Member of the North Carolina House of Representatives
- In office 1959–1963

Personal details
- Born: Kathryn Rachel Sarah Rebecca Speight Darden Davis September 24, 1905 Seven Springs, North Carolina, U.S.
- Died: October 10, 1979 (aged 74) Kinston, North Carolina, U.S.
- Party: Democratic
- Children: 1
- Education: Salem College (BS) Columbia University (MS) Woman's Medical College of Pennsylvania (MD)
- Occupation: politician physician

= Rachel Darden Davis =

American politician and physician

Kathryn Rachel Sarah Rebecca Speight Darden Davis (September 24, 1905 – October 10, 1979), commonly known as Rachel Darden Davis, was an American politician and physician. She was the first woman from Eastern North Carolina elected to the North Carolina General Assembly, sitting in the North Carolina House of Representatives as a representative of Lenoir County from 1959 to 1963.

== Early life and education ==
Davis was born on September 24, 1905, in Seven Springs, North Carolina, to Herbert W. Davis and Harriette Isler Davis. She attended the James Sprunt Institute and Mount Olive High School.

In 1926, she graduated from Salem College with a Bachelor of Science degree and went onto attend the University of North Carolina from 1927 to 1928. She transferred to Columbia University, obtaining a Master of Science degree in 1928, and earned a medical degree from the Woman's Medical College of Pennsylvania in 1932.

== Career ==
=== Medicine ===
Davis was on staff at Parrott Memorial Hospital in Kinston, North Carolina from 1934 to 1957 and worked at the Lenoir Memorial Hospital in Kinston from 1946 until 1979. She specialized in obstetrics and gynecology.

In 1972, she served as a delegate to the International Cancer Congress in Moscow. She was a member of the American Cancer Society.

=== Politics ===
In 1959, Davis was elected to represent Lenoir County in the North Carolina House of Representatives, becoming the first woman from Eastern North Carolina to sit in the North Carolina General Assembly. She was the thirteenth woman elected to the general assembly. Davis served as a state representative until 1963. During her three terms in office, she backed legislation that supported fertility and reproductive health, food access, cancer research, and adoption rights for single people. She served on the Water and Air Resources Board, the Commission of Correction and Detention, the Lenoir County Welfare Board, the Kinston Recreation Board, and served as chairwoman of the Dobbs Farm Board.
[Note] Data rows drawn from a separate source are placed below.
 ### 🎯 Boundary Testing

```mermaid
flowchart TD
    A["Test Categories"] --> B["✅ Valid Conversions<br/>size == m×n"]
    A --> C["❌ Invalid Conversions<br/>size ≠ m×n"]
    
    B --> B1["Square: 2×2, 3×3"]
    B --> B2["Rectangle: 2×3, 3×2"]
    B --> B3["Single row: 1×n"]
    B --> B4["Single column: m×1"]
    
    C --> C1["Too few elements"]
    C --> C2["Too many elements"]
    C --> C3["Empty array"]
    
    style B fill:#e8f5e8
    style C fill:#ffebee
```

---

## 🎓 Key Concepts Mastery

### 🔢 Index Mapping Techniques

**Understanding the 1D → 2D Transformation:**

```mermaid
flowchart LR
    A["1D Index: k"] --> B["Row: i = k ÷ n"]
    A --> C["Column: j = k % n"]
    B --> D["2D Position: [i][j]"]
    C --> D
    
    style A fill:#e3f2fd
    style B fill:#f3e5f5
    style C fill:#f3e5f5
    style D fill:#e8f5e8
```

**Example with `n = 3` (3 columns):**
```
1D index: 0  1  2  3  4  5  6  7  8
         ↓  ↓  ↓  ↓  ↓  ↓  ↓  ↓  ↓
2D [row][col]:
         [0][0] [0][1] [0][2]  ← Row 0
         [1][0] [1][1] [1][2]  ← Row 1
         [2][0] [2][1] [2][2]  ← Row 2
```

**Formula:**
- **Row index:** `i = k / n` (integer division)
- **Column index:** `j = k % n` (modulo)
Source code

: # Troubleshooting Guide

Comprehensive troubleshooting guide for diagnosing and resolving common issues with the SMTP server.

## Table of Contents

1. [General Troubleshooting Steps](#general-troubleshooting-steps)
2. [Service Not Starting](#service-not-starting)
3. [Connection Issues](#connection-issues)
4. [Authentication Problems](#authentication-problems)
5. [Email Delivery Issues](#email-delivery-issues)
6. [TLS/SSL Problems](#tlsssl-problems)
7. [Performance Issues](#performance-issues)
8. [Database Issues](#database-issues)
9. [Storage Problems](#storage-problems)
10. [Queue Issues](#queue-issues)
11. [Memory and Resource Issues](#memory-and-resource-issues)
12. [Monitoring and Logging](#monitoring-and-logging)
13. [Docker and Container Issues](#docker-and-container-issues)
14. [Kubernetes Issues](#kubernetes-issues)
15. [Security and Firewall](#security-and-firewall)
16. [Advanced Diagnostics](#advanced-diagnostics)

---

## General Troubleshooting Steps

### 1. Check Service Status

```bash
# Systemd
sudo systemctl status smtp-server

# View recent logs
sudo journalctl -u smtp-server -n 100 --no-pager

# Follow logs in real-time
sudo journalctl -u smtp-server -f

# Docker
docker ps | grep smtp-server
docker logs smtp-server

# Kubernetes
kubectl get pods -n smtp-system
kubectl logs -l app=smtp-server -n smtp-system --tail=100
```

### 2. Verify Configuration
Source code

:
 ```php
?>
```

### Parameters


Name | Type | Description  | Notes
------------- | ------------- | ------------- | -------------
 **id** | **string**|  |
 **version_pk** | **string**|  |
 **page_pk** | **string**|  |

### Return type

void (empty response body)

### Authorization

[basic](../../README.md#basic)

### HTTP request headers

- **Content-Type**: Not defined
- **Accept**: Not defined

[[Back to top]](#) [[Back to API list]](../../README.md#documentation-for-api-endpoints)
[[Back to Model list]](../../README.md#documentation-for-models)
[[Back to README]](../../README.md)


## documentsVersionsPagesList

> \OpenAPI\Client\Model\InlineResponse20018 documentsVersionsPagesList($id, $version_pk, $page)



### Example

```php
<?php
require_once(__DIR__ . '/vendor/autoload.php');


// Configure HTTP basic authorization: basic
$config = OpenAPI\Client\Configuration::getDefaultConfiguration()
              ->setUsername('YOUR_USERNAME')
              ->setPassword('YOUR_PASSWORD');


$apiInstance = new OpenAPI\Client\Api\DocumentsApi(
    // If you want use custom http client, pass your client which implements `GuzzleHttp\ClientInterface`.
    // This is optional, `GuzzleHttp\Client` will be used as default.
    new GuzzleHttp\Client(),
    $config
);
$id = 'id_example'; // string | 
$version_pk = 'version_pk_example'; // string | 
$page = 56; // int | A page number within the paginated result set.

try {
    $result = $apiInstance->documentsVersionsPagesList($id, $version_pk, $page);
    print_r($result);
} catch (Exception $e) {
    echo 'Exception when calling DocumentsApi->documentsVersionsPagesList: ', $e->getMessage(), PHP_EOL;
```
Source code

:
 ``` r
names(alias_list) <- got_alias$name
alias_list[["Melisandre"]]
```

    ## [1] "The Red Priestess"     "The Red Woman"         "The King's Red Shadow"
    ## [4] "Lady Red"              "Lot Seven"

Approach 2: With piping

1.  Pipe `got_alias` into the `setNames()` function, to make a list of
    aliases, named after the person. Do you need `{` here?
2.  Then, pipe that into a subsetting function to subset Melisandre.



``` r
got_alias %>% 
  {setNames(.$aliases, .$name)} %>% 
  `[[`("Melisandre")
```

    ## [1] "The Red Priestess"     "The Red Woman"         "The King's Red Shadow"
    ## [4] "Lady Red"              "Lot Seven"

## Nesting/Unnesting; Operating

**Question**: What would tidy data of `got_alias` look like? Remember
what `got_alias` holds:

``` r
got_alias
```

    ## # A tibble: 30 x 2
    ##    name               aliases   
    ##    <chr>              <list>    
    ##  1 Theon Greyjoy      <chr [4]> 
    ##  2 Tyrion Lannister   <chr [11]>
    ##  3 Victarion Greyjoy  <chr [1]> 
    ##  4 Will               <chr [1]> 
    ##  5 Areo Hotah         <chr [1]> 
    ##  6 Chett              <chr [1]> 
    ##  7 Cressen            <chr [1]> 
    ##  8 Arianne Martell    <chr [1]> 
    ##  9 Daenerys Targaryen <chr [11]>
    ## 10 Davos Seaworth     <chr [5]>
She helped establish Lenoir Community College.

Davis was the only Democrat invited to attend the inauguration of Republican Governor James Holshouser in 1973.

== Personal life ==
Davis had been raised in the Baptist tradition and served as a deacon before converting to Episcopalianism.

She adopted a daughter, Harriette Elizabeth Davis, and raised her as a single mother.

Davis was a member of the Business and Professional Women's Club, the Daughters of the American Revolution, the Daughters of the American Colonists, the United Daughters of the Confederacy, and the Magna Charta Dames. She was also a supporter of the North Carolina Arts Council.